▸ Testo citato:
== == ==

Rimini, 22 agosto 2024 – Alle 15:00, nell’Auditorium isybank D3 della Fiera di Rimini, si è tenuto il convegno “Nulla di ciò che è umano mi è estraneo. Luigi Giussani e la letteratura”, che ha messo in luce l’influenza che la letteratura ha avuto sulla formazione e sul pensiero di don Luigi Giussani, figura centrale del movimento di Comunione e Liberazione. All’evento, sostenuto da Tracce, hanno partecipato S.E. Mons. Massimo Camisasca, vescovo emerito di Reggio Emilia; Giancarlo Cesana, professore onorario di Igiene Generale e applicata all’Università Milano Bicocca; e Francesco Ferrari, sacerdote della Fraternità San Carlo Borromeo, che ha moderato e introdotto il dibattito.
L’influenza della letteratura nella vita di don Giussani
«Questo incontro è dedicato alla figura di don Giussani, alla sua persona e, in particolare, alla sua passione per la letteratura e al ruolo che essa ha giocato nella sua vita, nel suo pensiero e nella sua azione educativa», ha esordito Ferrari, sottolineando come per il sacerdote brianzolo la letteratura fosse un vero e proprio strumento educativo capace di aprire nuove prospettive e di approfondire la comprensione dell’umano e del divino. Citando la recente lettera di papa Francesco sull’importanza della letteratura nella formazione, ha evidenziato come i testi letterari possano educare e formare non solo i sacerdoti, ma tutti i fedeli. Letteratura che per don Giussani offriva dunque come una chiave per andare al cuore dell’esperienza umana.

== == ==

▸ Compito breve 1:
Trascrivi esattamente le righe dell'elenco dall'inizio fino alla riga che contiene "red rectangle: rotated", quest'ultima inclusa.

▸ Elenco fornito:
== == ==

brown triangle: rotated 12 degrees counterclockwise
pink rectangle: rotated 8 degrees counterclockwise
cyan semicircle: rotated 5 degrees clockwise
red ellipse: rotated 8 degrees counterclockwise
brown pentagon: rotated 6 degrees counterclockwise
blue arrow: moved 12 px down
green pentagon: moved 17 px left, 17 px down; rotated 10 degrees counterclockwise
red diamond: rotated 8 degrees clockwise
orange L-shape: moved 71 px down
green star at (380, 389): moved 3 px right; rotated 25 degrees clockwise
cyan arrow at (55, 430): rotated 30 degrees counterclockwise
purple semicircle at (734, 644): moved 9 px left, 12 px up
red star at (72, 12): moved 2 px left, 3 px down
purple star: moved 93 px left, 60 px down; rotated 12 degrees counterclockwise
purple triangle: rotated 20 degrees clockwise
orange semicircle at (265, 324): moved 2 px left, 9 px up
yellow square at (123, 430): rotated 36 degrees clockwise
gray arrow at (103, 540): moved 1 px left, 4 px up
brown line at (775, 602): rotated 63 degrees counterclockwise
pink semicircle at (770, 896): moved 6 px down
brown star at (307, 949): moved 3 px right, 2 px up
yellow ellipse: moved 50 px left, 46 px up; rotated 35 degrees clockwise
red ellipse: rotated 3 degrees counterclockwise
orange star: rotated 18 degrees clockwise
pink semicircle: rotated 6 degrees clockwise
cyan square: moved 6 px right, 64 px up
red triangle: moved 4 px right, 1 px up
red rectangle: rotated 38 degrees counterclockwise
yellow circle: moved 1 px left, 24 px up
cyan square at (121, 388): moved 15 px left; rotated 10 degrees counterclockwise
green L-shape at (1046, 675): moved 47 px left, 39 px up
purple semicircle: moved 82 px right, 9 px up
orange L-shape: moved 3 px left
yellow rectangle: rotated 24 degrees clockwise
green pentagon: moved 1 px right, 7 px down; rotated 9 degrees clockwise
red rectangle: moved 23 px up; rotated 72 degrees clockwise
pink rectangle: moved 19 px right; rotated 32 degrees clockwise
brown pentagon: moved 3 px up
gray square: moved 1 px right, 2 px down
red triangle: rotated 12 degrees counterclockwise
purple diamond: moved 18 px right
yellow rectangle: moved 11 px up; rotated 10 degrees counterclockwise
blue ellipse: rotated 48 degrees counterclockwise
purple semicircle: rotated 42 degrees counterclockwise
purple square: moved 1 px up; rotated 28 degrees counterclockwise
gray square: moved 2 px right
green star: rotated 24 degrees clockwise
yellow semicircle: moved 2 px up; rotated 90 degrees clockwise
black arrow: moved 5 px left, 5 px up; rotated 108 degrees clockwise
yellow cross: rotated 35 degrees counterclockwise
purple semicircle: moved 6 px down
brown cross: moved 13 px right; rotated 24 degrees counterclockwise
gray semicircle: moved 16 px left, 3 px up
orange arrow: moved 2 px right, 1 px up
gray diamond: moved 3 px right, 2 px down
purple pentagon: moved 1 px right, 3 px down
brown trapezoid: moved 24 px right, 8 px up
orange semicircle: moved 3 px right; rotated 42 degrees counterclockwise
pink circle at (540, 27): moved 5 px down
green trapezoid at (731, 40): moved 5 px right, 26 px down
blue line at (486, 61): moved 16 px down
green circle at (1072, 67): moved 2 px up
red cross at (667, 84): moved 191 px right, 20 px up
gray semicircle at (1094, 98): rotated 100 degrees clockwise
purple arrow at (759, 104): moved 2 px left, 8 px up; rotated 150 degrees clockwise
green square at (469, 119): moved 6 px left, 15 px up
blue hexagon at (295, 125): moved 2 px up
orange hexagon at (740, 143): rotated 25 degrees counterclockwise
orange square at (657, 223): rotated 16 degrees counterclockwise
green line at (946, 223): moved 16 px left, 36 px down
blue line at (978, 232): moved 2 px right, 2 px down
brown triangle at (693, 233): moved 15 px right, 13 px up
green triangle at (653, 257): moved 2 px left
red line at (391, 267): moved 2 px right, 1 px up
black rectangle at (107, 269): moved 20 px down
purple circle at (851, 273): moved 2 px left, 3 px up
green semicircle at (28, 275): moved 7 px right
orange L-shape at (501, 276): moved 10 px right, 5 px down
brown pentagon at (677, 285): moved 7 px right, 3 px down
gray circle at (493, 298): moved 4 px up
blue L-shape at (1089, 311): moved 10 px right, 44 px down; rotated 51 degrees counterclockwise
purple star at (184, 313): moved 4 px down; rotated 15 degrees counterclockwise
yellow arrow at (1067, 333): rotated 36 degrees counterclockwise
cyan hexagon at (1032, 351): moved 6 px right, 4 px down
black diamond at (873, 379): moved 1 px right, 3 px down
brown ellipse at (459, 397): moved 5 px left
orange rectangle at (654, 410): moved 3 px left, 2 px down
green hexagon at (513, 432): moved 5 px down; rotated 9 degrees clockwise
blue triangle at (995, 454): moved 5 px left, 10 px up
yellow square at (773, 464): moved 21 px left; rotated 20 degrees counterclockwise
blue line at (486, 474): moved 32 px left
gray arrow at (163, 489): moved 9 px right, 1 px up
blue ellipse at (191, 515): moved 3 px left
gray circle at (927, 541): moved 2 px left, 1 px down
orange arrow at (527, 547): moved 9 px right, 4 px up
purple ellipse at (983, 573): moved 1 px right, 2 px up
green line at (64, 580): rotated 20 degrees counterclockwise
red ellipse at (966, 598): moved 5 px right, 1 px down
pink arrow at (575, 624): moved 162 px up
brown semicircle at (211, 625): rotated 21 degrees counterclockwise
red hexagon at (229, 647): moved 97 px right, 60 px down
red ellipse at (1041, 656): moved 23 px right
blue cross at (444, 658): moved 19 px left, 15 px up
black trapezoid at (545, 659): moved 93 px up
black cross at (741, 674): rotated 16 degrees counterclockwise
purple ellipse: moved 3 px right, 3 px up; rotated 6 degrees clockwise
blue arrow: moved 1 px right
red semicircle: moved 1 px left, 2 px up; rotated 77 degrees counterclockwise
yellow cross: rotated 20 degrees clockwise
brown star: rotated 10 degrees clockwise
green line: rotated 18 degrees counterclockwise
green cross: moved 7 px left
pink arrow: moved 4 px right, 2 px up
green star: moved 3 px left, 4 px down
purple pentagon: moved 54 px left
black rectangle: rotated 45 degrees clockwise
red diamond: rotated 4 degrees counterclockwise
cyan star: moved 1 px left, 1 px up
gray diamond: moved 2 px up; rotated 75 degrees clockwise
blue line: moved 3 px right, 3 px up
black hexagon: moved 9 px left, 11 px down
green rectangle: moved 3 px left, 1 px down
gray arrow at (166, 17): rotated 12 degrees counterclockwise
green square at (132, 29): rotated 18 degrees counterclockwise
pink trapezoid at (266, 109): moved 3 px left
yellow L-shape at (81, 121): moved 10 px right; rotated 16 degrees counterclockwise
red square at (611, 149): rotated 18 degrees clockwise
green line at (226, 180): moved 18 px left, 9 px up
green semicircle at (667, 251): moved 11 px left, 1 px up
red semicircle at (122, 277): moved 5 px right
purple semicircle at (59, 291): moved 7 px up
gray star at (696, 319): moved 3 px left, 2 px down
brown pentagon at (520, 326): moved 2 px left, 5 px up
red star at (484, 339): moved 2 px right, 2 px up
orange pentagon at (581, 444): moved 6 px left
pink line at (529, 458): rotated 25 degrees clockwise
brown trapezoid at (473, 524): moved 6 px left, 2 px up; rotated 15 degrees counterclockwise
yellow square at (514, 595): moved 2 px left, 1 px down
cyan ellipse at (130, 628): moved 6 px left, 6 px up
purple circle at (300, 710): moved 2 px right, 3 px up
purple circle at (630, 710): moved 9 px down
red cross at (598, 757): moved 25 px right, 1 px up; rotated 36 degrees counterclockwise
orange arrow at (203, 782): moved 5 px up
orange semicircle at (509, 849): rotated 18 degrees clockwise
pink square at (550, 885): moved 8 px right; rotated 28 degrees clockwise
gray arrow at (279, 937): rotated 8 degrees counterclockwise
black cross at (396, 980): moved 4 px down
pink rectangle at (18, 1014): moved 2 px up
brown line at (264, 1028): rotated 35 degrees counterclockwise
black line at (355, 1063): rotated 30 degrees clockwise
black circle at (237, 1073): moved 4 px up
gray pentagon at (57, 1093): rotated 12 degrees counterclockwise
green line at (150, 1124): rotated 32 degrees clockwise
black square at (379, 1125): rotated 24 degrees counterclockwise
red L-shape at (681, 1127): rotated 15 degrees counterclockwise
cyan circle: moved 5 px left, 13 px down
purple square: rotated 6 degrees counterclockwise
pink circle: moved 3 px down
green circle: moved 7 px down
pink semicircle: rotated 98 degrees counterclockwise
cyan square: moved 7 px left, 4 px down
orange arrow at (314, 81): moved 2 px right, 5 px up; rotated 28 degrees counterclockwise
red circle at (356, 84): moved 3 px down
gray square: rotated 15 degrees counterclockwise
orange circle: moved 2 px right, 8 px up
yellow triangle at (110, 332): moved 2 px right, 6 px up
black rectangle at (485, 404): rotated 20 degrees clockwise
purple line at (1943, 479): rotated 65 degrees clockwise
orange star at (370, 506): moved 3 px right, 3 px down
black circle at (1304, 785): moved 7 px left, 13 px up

== == ==

▸ Compito breve 2:
Riporta parola per parola il passo dell'articolo sul convegno compreso tra "Rimini, 22 agosto" e "introdotto il dibattito.", estremi inclusi.

▸ Risposta al compito 1:
brown triangle: rotated 12 degrees counterclockwise
pink rectangle: rotated 8 degrees counterclockwise
cyan semicircle: rotated 5 degrees clockwise
red ellipse: rotated 8 degrees counterclockwise
brown pentagon: rotated 6 degrees counterclockwise
blue arrow: moved 12 px down
green pentagon: moved 17 px left, 17 px down; rotated 10 degrees counterclockwise
red diamond: rotated 8 degrees clockwise
orange L-shape: moved 71 px down
green star at (380, 389): moved 3 px right; rotated 25 degrees clockwise
cyan arrow at (55, 430): rotated 30 degrees counterclockwise
purple semicircle at (734, 644): moved 9 px left, 12 px up
red star at (72, 12): moved 2 px left, 3 px down
purple star: moved 93 px left, 60 px down; rotated 12 degrees counterclockwise
purple triangle: rotated 20 degrees clockwise
orange semicircle at (265, 324): moved 2 px left, 9 px up
yellow square at (123, 430): rotated 36 degrees clockwise
gray arrow at (103, 540): moved 1 px left, 4 px up
brown line at (775, 602): rotated 63 degrees counterclockwise
pink semicircle at (770, 896): moved 6 px down
brown star at (307, 949): moved 3 px right, 2 px up
yellow ellipse: moved 50 px left, 46 px up; rotated 35 degrees clockwise
red ellipse: rotated 3 degrees counterclockwise
orange star: rotated 18 degrees clockwise
pink semicircle: rotated 6 degrees clockwise
cyan square: moved 6 px right, 64 px up
red triangle: moved 4 px right, 1 px up
red rectangle: rotated 38 degrees counterclockwise

▸ Risposta al compito 2:
Rimini, 22 agosto 2024 – Alle 15:00, nell’Auditorium isybank D3 della Fiera di Rimini, si è tenuto il convegno “Nulla di ciò che è umano mi è estraneo. Luigi Giussani e la letteratura”, che ha messo in luce l’influenza che la letteratura ha avuto sulla formazione e sul pensiero di don Luigi Giussani, figura centrale del movimento di Comunione e Liberazione. All’evento, sostenuto da Tracce, hanno partecipato S.E. Mons. Massimo Camisasca, vescovo emerito di Reggio Emilia; Giancarlo Cesana, professore onorario di Igiene Generale e applicata all’Università Milano Bicocca; e Francesco Ferrari, sacerdote della Fraternità San Carlo Borromeo, che ha moderato e introdotto il dibattito.